Task prompt ->
Leave every picture out, and write out the remaining entries exactly.

Material for the task ->
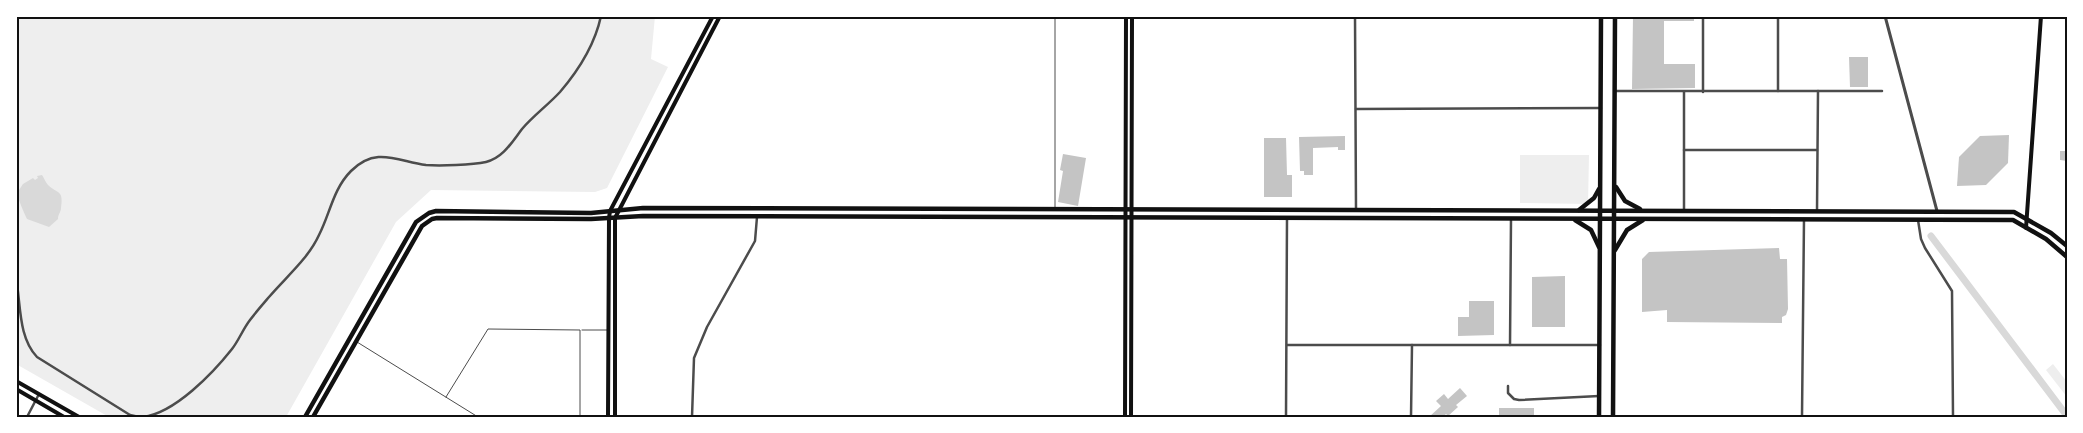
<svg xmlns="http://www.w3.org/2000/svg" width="2083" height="433" font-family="'Archivo Narrow',sans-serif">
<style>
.green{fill:#eee}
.water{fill:#d9d9d9}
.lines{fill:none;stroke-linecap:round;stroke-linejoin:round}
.canal{stroke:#d9d9d9;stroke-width:7}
.building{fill:#c4c4c4}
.service{stroke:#4c4c4c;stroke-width:1}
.minor{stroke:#4c4c4c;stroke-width:2.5}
.tertiary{stroke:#4c4c4c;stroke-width:3}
.secondary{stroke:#111;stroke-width:4}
.primary{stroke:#111;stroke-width:4.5}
.neatline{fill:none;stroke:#111;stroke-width:2}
</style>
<rect width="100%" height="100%" fill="#fff"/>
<g class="green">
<path d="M16,16H655L651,59L668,67L607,188L595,192L431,190L396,222L286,417H109L16,364Z"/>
<path d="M1520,155H1589L1588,204L1520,203Z"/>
<path d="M2053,364L2067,382V397L2046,370Z"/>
</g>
<path class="water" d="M42,175C44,178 46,183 48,185C57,194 64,189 61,208C61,212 58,214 58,219L49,227L27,219C24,213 18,199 17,193L23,184L33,178L35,180L38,178L37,176Z"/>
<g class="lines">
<path class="canal" d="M1931,236L2067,416"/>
</g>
<g class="building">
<path d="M1633,16H1694V21H1664V64H1695V88L1632,89Z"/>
<path d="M1849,57H1868V87H1850Z"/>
<path d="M2009,135L2008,163L1986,185L1957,186L1959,157L1980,136Z"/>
<path d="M1345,136V150H1338V147L1313,148V175H1304V171H1300L1299,137Z"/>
<path d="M1264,138H1286L1287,175H1292V197H1264Z"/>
<path d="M2060,151H2067V161L2060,160Z"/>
<path d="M1063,154L1086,158L1078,206L1058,202L1063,171L1060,170Z"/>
<path d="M1779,248L1780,259H1787L1788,309L1786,315L1782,317V323L1667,322V310L1642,312V259L1649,252Z"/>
<path d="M1565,276V327H1532V277Z"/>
<path d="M1469,301H1494V335L1458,336V317H1469Z"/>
<path d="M1460,388L1467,396L1456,405L1458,407L1448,416L1446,414L1443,417H1429L1441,406L1436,401L1444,394L1448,399Z"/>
<rect x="1499" y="408" width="35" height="9"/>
</g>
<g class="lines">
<g class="service">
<path d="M1055,208V16"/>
<path d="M582,330H608"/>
<path d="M357,342L478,417"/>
<path d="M446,397L488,329L580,330V417"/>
</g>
<g class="minor">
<path d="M1355,16L1356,210"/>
<path d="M1703,16V92"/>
<path d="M1778,16V91"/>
<path d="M1615,91H1882"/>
<path d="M1356,109L1601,108"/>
<path d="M1684,150H1817"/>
<path d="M1684,211V92"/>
<path d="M1817,211L1818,91"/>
<path d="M1918,220L1921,239L1925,248L1952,291L1953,417"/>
<path d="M16,278C21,304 18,337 37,357L130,415L139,417"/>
<path d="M1287,345H1600"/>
<path d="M1510,345L1511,219"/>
<path d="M1508,386V393L1514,399L1519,400L1599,396"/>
<path d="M27,417L39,394"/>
<path d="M143,417C175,413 213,373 232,349C239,340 243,329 250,320C256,312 263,304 269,297C286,277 308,259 319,235C330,214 333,189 351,171C376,146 397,161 426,165C440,166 472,165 486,162C503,158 512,142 522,129C533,116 548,105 560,92C578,71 595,44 601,16"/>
<path d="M692,417L694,358L707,327L755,241L757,217"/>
<path d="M1286,417L1287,218"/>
<path d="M1411,417L1412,345"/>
<path d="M1802,417L1804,219"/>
</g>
<path class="tertiary" d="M1885,16L1937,211"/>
<g class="secondary">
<path d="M2026,228L2041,16"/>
<path d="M16,381L79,417"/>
<path d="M16,389L64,417"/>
<path d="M608,417L609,218L610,211L713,16"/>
<path d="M615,417V218L720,16"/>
<path d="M1125,417L1126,16"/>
<path d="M1131,417L1132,16"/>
</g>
<g class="primary">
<path d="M1616,187L1625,201L1640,209"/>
<path d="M1579,210L1594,198L1599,189"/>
<path d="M1575,220L1591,230L1599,247"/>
<path d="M1615,250L1627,230L1643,220"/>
<path d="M305,417L416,222L429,213L436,211L591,213L643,208L2014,212L2051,233L2067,246"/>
<path d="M313,417L422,226L432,219L437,218L591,219L643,216L2013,220L2046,239L2067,257"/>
<path d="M1599,417L1601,16"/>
<path d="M1613,417L1615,16"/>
</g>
</g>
<rect width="2083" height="433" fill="none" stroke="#ffffff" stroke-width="35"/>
<rect x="18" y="18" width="2048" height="398" class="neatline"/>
</svg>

Reply to the exercise ->
<svg xmlns="http://www.w3.org/2000/svg" width="2083" height="433" font-family="'Archivo Narrow',sans-serif">
<style>
.green{fill:#eee}
.water{fill:#d9d9d9}
.lines{fill:none;stroke-linecap:round;stroke-linejoin:round}
.canal{stroke:#d9d9d9;stroke-width:7}
.building{fill:#c4c4c4}
.service{stroke:#4c4c4c;stroke-width:1}
.minor{stroke:#4c4c4c;stroke-width:2.5}
.tertiary{stroke:#4c4c4c;stroke-width:3}
.secondary{stroke:#111;stroke-width:4}
.primary{stroke:#111;stroke-width:4.5}
.neatline{fill:none;stroke:#111;stroke-width:2}
</style>
<rect width="100%" height="100%" fill="#fff"/>
<g class="green">
<path d="M16,16H655L651,59L668,67L607,188L595,192L431,190L396,222L286,417H109L16,364Z"/>
<path d="M1520,155H1589L1588,204L1520,203Z"/>
<path d="M2053,364L2067,382V397L2046,370Z"/>
</g>
<path class="water" d="M42,175C44,178 46,183 48,185C57,194 64,189 61,208C61,212 58,214 58,219L49,227L27,219C24,213 18,199 17,193L23,184L33,178L35,180L38,178L37,176Z"/>
<g class="lines">
<path class="canal" d="M1931,236L2067,416"/>
</g>
<g class="building">
<path d="M1633,16H1694V21H1664V64H1695V88L1632,89Z"/>
<path d="M1849,57H1868V87H1850Z"/>
<path d="M2009,135L2008,163L1986,185L1957,186L1959,157L1980,136Z"/>
<path d="M1345,136V150H1338V147L1313,148V175H1304V171H1300L1299,137Z"/>
<path d="M1264,138H1286L1287,175H1292V197H1264Z"/>
<path d="M2060,151H2067V161L2060,160Z"/>
<path d="M1063,154L1086,158L1078,206L1058,202L1063,171L1060,170Z"/>
<path d="M1779,248L1780,259H1787L1788,309L1786,315L1782,317V323L1667,322V310L1642,312V259L1649,252Z"/>
<path d="M1565,276V327H1532V277Z"/>
<path d="M1469,301H1494V335L1458,336V317H1469Z"/>
<path d="M1460,388L1467,396L1456,405L1458,407L1448,416L1446,414L1443,417H1429L1441,406L1436,401L1444,394L1448,399Z"/>
<rect x="1499" y="408" width="35" height="9"/>
</g>
<g class="lines">
<g class="service">
<path d="M1055,208V16"/>
<path d="M582,330H608"/>
<path d="M357,342L478,417"/>
<path d="M446,397L488,329L580,330V417"/>
</g>
<g class="minor">
<path d="M1355,16L1356,210"/>
<path d="M1703,16V92"/>
<path d="M1778,16V91"/>
<path d="M1615,91H1882"/>
<path d="M1356,109L1601,108"/>
<path d="M1684,150H1817"/>
<path d="M1684,211V92"/>
<path d="M1817,211L1818,91"/>
<path d="M1918,220L1921,239L1925,248L1952,291L1953,417"/>
<path d="M16,278C21,304 18,337 37,357L130,415L139,417"/>
<path d="M1287,345H1600"/>
<path d="M1510,345L1511,219"/>
<path d="M1508,386V393L1514,399L1519,400L1599,396"/>
<path d="M27,417L39,394"/>
<path d="M143,417C175,413 213,373 232,349C239,340 243,329 250,320C256,312 263,304 269,297C286,277 308,259 319,235C330,214 333,189 351,171C376,146 397,161 426,165C440,166 472,165 486,162C503,158 512,142 522,129C533,116 548,105 560,92C578,71 595,44 601,16"/>
<path d="M692,417L694,358L707,327L755,241L757,217"/>
<path d="M1286,417L1287,218"/>
<path d="M1411,417L1412,345"/>
<path d="M1802,417L1804,219"/>
</g>
<path class="tertiary" d="M1885,16L1937,211"/>
<g class="secondary">
<path d="M2026,228L2041,16"/>
<path d="M16,381L79,417"/>
<path d="M16,389L64,417"/>
<path d="M608,417L609,218L610,211L713,16"/>
<path d="M615,417V218L720,16"/>
<path d="M1125,417L1126,16"/>
<path d="M1131,417L1132,16"/>
</g>
<g class="primary">
<path d="M1616,187L1625,201L1640,209"/>
<path d="M1579,210L1594,198L1599,189"/>
<path d="M1575,220L1591,230L1599,247"/>
<path d="M1615,250L1627,230L1643,220"/>
<path d="M305,417L416,222L429,213L436,211L591,213L643,208L2014,212L2051,233L2067,246"/>
<path d="M313,417L422,226L432,219L437,218L591,219L643,216L2013,220L2046,239L2067,257"/>
<path d="M1599,417L1601,16"/>
<path d="M1613,417L1615,16"/>
</g>
</g>
<rect width="2083" height="433" fill="none" stroke="#ffffff" stroke-width="35"/>
<rect x="18" y="18" width="2048" height="398" class="neatline"/>
</svg>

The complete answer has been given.